Sammy Wilson hits out at Robinson's 'claptrap' comments
A former DUP leader has accused unionists who caution against talking about a border poll of engaging in "claptrap" and "crass folly".
Writing in the Belfast Telegraph, Peter Robinson was responding to those who criticised his comments at the MacGill Summer School in County Donegal.
He had said unionism should develop a contingency plan to deal with the possibility of a united Ireland.
The East Antrim DUP MP Sammy Wilson said Mr Robinson was "plain wrong".
He had previously described Mr Robinson's intervention as "dangerous and demoralising".
'Preparing for defeat'
Speaking on Friday's BBC Radio Ulster Talkback programme he criticised his former leader for a second time.
He said he felt it was his "duty" to point out to people that he believed Mr Robinson was wrong on this matter.
He said he also had to "give people some encouragement that there are ways of defending the union, other than preparing for defeat in a referendum which may or may not happen".
"This is the bit that worried me - is that some people hearing someone of the standing of Peter Robinson speak the way he does, they think maybe things are worse than what we believe them to be," he said.
Mr Wilson accused Mr Robinson of playing into the hands of Sinn Féin, although conceded that his former leader was still a "strong unionist".
By Mark Devenport, BBC News NI political editor
The DUP normally prides itself on running a tight ship, so the latest verbal exchanges between its former leader and one of its most prominent MPs are quite remarkable.
Peter Robinson and Sammy Wilson have engaged in not just one but two bouts of in-fighting over the rights and wrongs of preparing for a border poll.
What's behind this? It's true Mr Robinson passed over Mr Wilson when choosing his successor, instead smoothing the way for Arlene Foster.
But Mr Wilson insists the row isn't personal and that he still regards his ex-leader as a friend, albeit one who likes a good row as much as he does.

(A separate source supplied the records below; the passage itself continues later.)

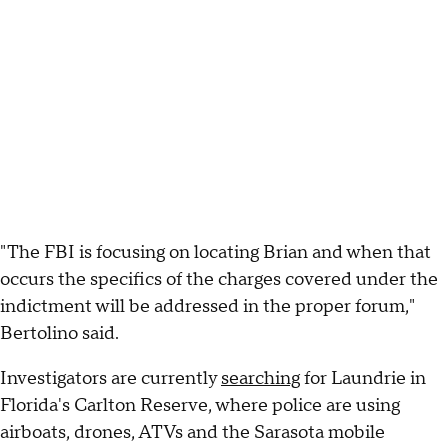
"The FBI is focusing on locating Brian and when that
occurs the specifics of the charges covered under the
indictment will be addressed in the proper forum,"
Bertolino said.
Investigators are currently
searching
for Laundrie in
Florida's Carlton Reserve, where police are using
airboats, drones, ATVs and the Sarasota mobile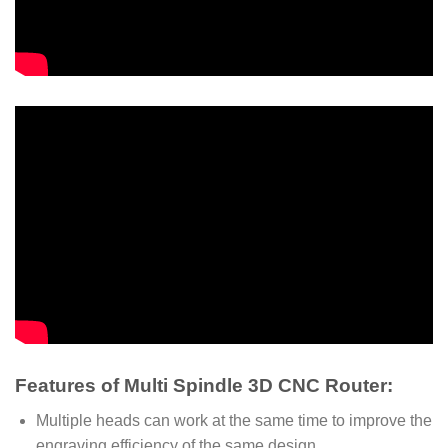
Features of Multi Spindle 3D CNC Router:
Multiple heads can work at the same time to improve the
engraving efficiency of the same design.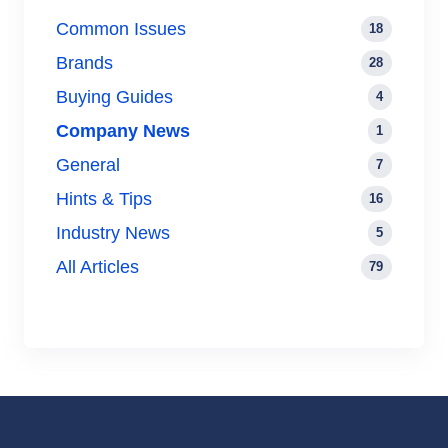
Common Issues
18
Brands
28
Buying Guides
4
Company News
1
General
7
Hints & Tips
16
Industry News
5
All Articles
79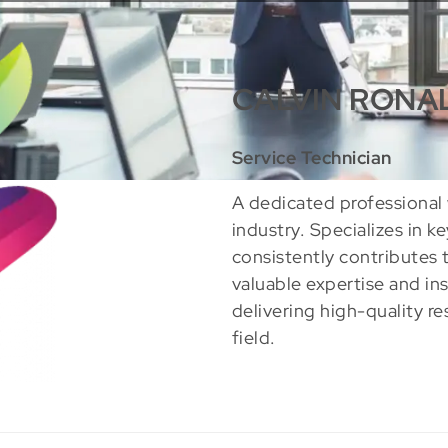
CALVIN RONA
Service Technician
A dedicated professional 
industry. Specializes in k
consistently contributes 
valuable expertise and in
delivering high-quality re
field.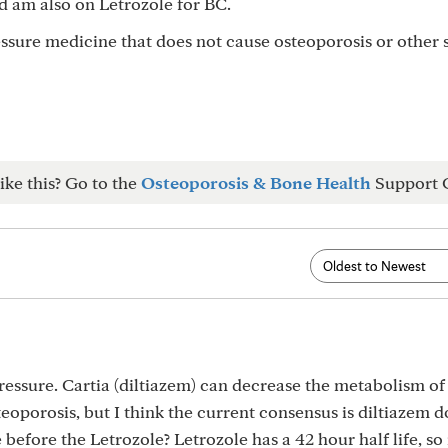
d am also on Letrozole for BC.
sure medicine that does not cause osteoporosis or other 
ike this? Go to the
Osteoporosis & Bone Health
Support 
ressure. Cartia (diltiazem) can decrease the metabolism of
eoporosis, but I think the current consensus is diltiazem d
before the Letrozole? Letrozole has a 42 hour half life, so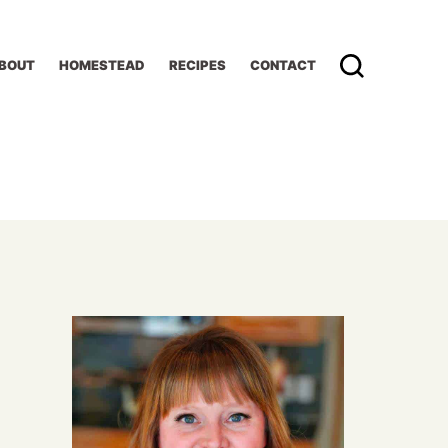
BOUT
HOMESTEAD
RECIPES
CONTACT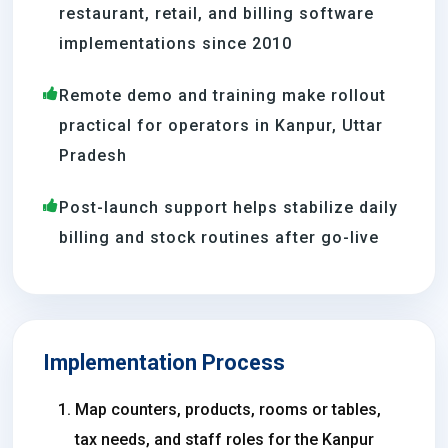
restaurant, retail, and billing software
implementations since 2010
Remote demo and training make rollout
practical for operators in Kanpur, Uttar
Pradesh
Post-launch support helps stabilize daily
billing and stock routines after go-live
Implementation Process
Map counters, products, rooms or tables,
tax needs, and staff roles for the Kanpur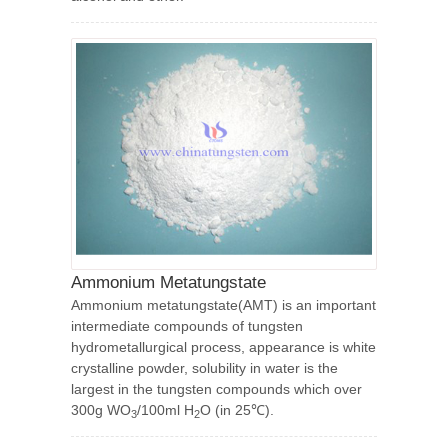
Ammonium Metatungstate
Ammonium metatungstate(AMT) is an important
intermediate compounds of tungsten
hydrometallurgical process, appearance is white
crystalline powder, solubility in water is the
largest in the tungsten compounds which over
300g WO
/100ml H
O (in 25℃).
3
2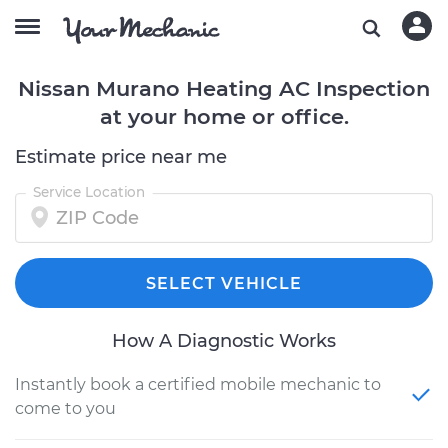
Nissan Murano Heating AC Inspection
at your home or office.
Estimate price near me
Service Location
SELECT VEHICLE
How A Diagnostic Works
Instantly book a certified mobile mechanic to
come to you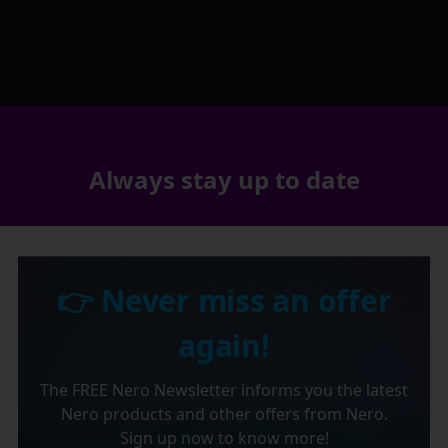
Always stay up to date
👉 Never miss an offer
again!
The FREE Nero Newsletter informs you the latest
Nero products and other offers from Nero.
Sign up now to know more!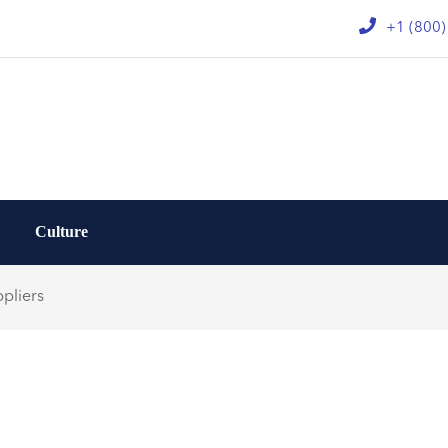
+1 (800
Culture
pliers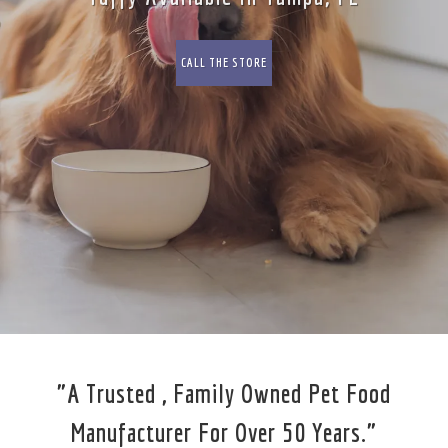
CALL THE STORE
"A Trusted , Family Owned Pet Food
Manufacturer For Over 50 Years."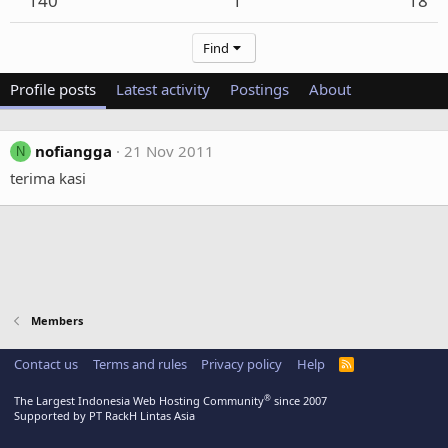
140
1
18
Find
Profile posts
Latest activity
Postings
About
nofiangga
21 Nov 2011
N
terima kasi
Members
Contact us
Terms and rules
Privacy policy
Help
R
S
S
®
The Largest Indonesia Web Hosting Community
since 2007
Supported by PT RackH Lintas Asia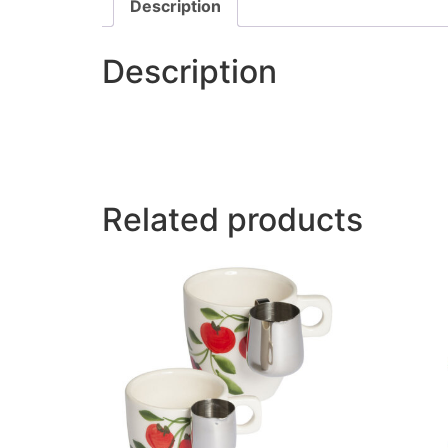
Description
Description
Related products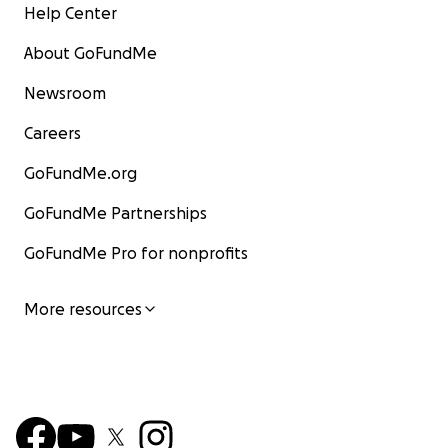
Help Center
About GoFundMe
Newsroom
Careers
GoFundMe.org
GoFundMe Partnerships
GoFundMe Pro for nonprofits
More resources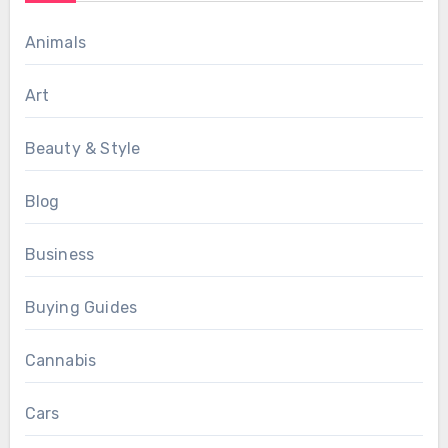
Animals
Art
Beauty & Style
Blog
Business
Buying Guides
Cannabis
Cars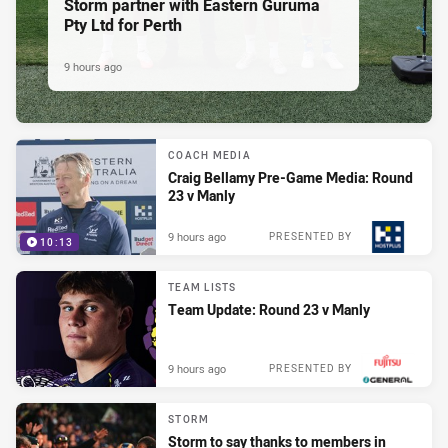
Storm partner with Eastern Guruma
Pty Ltd for Perth
9 hours ago
COACH MEDIA
Craig Bellamy Pre-Game Media: Round
23 v Manly
9 hours ago
PRESENTED BY
10:13
TEAM LISTS
Team Update: Round 23 v Manly
9 hours ago
PRESENTED BY
STORM
Storm to say thanks to members in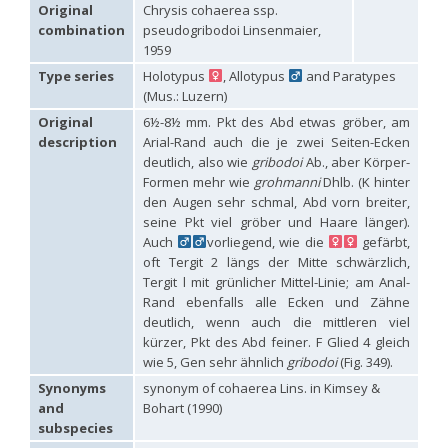
Hedychridium carmelitanum
Mercet, 1915
Original
Chrysis cohaerea ssp.
Hedychridium caucasium irregulare
Linsenmaier, 1959
combination
pseudogribodoi Linsenmaier,
Hedychridium chloropygum
Buysson, 1888
1959
Hedychridium chloropygum densum
Linsenmaier, 1959
Type series
Holotypus
, Allotypus
and Paratypes
Hedychridium chloropygum spatium
Linsenmaier, 1959
(Mus.: Luzern)
Hedychridium coriaceum
(Dahlbom, 1854)
Hedychridium creetense
Linsenmaier, 1959
Original
6½-8½ mm. Pkt des Abd etwas gröber, am
Hedychridium cupratum
(Dahlbom, 1854)
description
Arial-Rand auch die je zwei Seiten-Ecken
Hedychridium cupreum
(Dahlbom, 1845)
deutlich, also wie
gribodoi
Ab., aber Körper-
Hedychridium cupritibiale
Linsenmaier, 1987
Formen mehr wie
grohmanni
Dhlb. (K hinter
Hedychridium dismorphum
Linsenmaier, 1959
den Augen sehr schmal, Abd vorn breiter,
Hedychridium dubium
Mercet, 1904
seine Pkt viel gröber und Haare länger).
Hedychridium elegantulum
Buysson, 1887
Auch
vorliegend, wie die
gefärbt,
Hedychridium elegantulum peloponnense
Linsenmaier, 1968
Hedychridium etnaense
Linsenmaier, 1968
[E]
oft Tergit 2 längs der Mitte schwärzlich,
Hedychridium etruscum
Strumia, 2003
[E]
Tergit l mit grünlicher Mittel-Linie; am Anal-
Hedychridium extraneum
Linsenmaier, 1993
Rand ebenfalls alle Ecken und Zähne
Hedychridium femoratum
(Dahlbom, 1854)
deutlich, wenn auch die mittleren viel
Hedychridium foveofaciale
Arens, 2010
kürzer, Pkt des Abd feiner. F Glied 4 gleich
Hedychridium franciscanum
Linsenmaier, 1987
wie 5, Gen sehr ähnlich
gribodoi
(Fig. 349).
Hedychridium gratiosum
Abeille, 1878
Hedychridium heliophium
Buysson, 1887
Synonyms
synonym of cohaerea Lins. in Kimsey &
Hedychridium homeopathicum
Abeille, 1879
and
Bohart (1990)
Hedychridium hungaricum
Móczár, 1964
subspecies
Hedychridium hyalitarse
Perraudin, 1978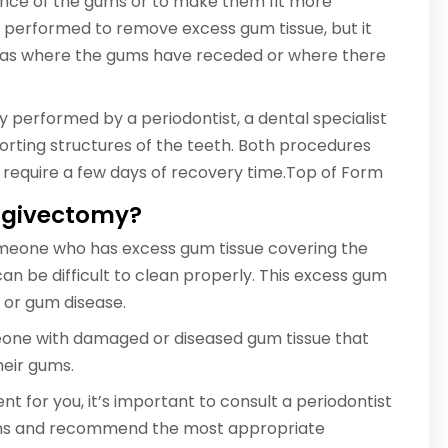
ance of the gums or to make them fit more
 performed to remove excess gum tissue, but it
areas where the gums have receded or where there
y performed by a periodontist, a dental specialist
rting structures of the teeth. Both procedures
 require a few days of recovery time.Top of Form
ingivectomy?
meone who has excess gum tissue covering the
n be difficult to clean properly. This excess gum
, or gum disease.
one with damaged or diseased gum tissue that
heir gums.
nt for you, it’s important to consult a periodontist
gums and recommend the most appropriate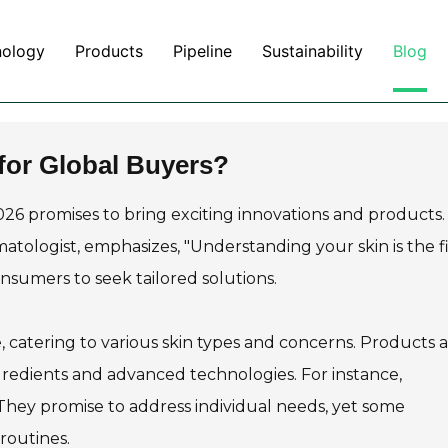
nology
Products
Pipeline
Sustainability
Blog
for Global Buyers?
2026 promises to bring exciting innovations and products.
atologist, emphasizes, "Understanding your skin is the fi
consumers to seek tailored solutions.
, catering to various skin types and concerns. Products 
gredients and advanced technologies. For instance,
They promise to address individual needs, yet some
routines.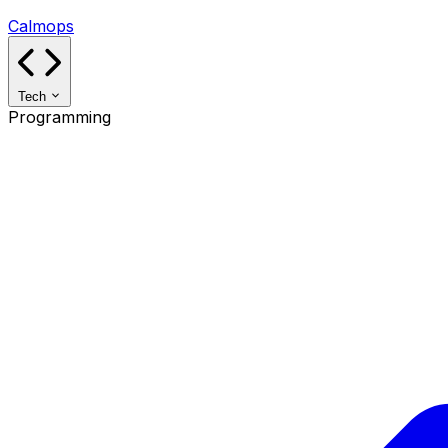
Calmops
Tech
Programming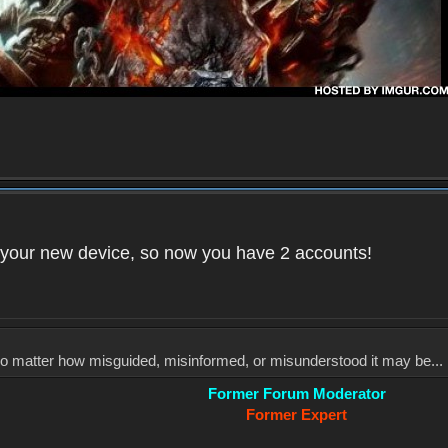
your new device, so now you have 2 accounts!
, no matter how misguided, misinformed, or misunderstood it may be... 
Former Forum Moderator
Former Expert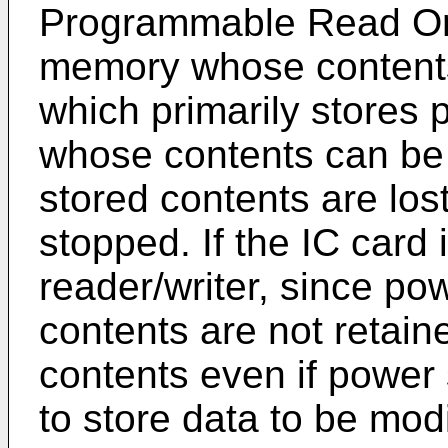
Programmable Read On
memory whose contents
which primarily stores
whose contents can be f
stored contents are lo
stopped. If the IC card
reader/writer, since p
contents are not retai
contents even if power 
to store data to be mod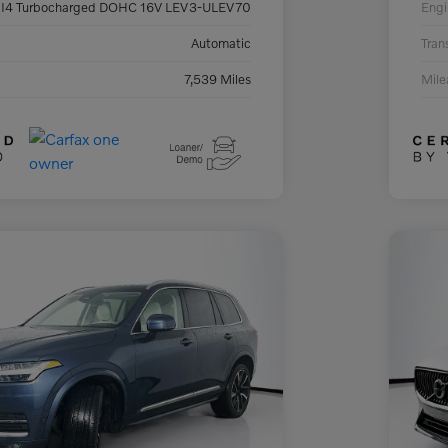
 I4 Turbocharged DOHC 16V LEV3-ULEV70
Engi
Automatic
Tran
7,539 Miles
Mil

Mr Robinson may be an ex-DUP leader but he is also an honorary professor at Belfast's Queen's University, which gives him a platform to make a contribution.
After observing a period of relative silence, his latest contributions have taken many by surprise.
Perhaps they reflect his frustration about the continuing vacuum at Stormont as much as his concerns about the impact of Brexit or the direction of demographic change on the future of Northern Ireland as it approaches its centenary.
Mr Robinson has also garnered criticism from outside his party.
Former UUP leader Lord Empey, now party chairman, said that as a former leader Mr Robinson should make his points privately.
Lord Empey also speculated that the former DUP leader could be on a "come-back operation".
Talkback contacted Mr Robinson about that speculation and he responded: "You must be joking. Not the remotest notion of doing so."
Lord Empey told Talkback being a former leader could be a "difficult role".
"You have to have regard to the fact that someone else is is the driving seat, not you and you have to adjust to that and recent events in the last few months with Peter Robinson's interventions clearly indicate his hasn't managed to achieve that.
"The one cardinal sin in my view is for former leaders to be critical publicly of their successors.
"We saw in Queen's University earlier this summer when Peter made his border poll speech, Arlene was sitting in front of him and he referred to the train crash of the talks that she led in February and it was fairly obvious who he was getting at."